As the Chief Carrot Lover and co-founder of my skin care company, Yes To (makers of the Yes To Carrots skin care line), I’m the product guy. I love big ideas--and I like to think that I have a pretty good understanding of the ones our customers will love. 

But a few years ago, I learned a couple of key product lessons that every founder must learn early on:

a) You're not always right, and

b) Sometimes the best ideas come from unexpected sources.   

Here’s what happened. 

The Idea That Wouldn’t Go Away 

My co-founder is Lance Kalish, and he’s also our resident finance wiz and operations guy. One day, he approached me with what he called “a game-changing idea.” Usually when Lance comes to me with grandiose ideas for products, marketing concepts, or PR stunts--all of the areas of the business I handle--I simply smile, nod, and pretend to take him seriously. (And in full disclosure, I know he does the same when I ramble on to him about my big ideas regarding the balance sheet.) 

But this time, he was more persistent than usual. He said he had watched his wife go through pack after pack of crappy facial cleansing wipes. He had decided that not only should Yes To enter this product category but also that we could do it better than anyone else. I gave him my usual response: “Yeah, sounds great, mate. We’ll keep that one on the back burner.” Disposable wipes didn’t exactly fit our mission to be earth-friendly, so this struck me as a terrible move for our company to make. 

Lance proceeded to bring the idea up to me weekly for the next couple of months (to my mild annoyance).
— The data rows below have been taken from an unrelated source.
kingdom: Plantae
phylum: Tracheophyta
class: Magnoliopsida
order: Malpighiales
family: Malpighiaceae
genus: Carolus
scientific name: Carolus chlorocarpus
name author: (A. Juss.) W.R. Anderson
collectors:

Finally, to quiet him down, I agreed to add it to our new product development pipeline and promised to show the idea to one of our key retailers at an upcoming strategic session. 

In the meantime, our product team did a bit of research and learned that it was possible to create wipes that were compostable, hypoallergenic, and 98% natural. We mocked up the packaging and prepared to show it to the retailer.  

I was still not completely convinced that the retailer would be interested, so I buried the pitch at the end of the presentation. When we finally got to this slide, I watched Lance’s face brighten up. This was his big moment. I cautiously started to describe the product, thinking I’d hear crickets. 

To my total surprise (and Lance’s delight), the buyer stopped me halfway through my pitch. “Mark my words,” he said. “This will be your No. 1 item next year.” I was dumbfounded. Then the buyer added, “I want it in three months. Can you do that?” We looked around the room at one another and then responded in typical Yes To fashion--with a big "Yes!"

The Making of a Bestseller 

Our team went into overdrive to finalize the product. Anyone in product development knows the process usually takes around 12 months. Needless to say, this was a very chaotic, though creative, cycle. My favorite part was our fragrance-selection process: I sent an intern to our favorite San Francisco watering hole with three different product samples and enough money to buy a few pitchers of magaritas for patrons willing to cast their vote. Very scientific! 

In the end, we pulled it off. Three months later, the Yes To Cucumbers Facial Towelettes were on shelves, and they quickly became the No. 1 product in the entire category. 

Lance has had a field day with this one ever since. 

So, my advice is simple: You’re brimming with brilliant ideas and sound insight into your customers’ behaviors and desires. But you’re not the only one. Keep your eyes and ears open to ideas from everyone--even the finance guy. They could be brainstorming your next big thing.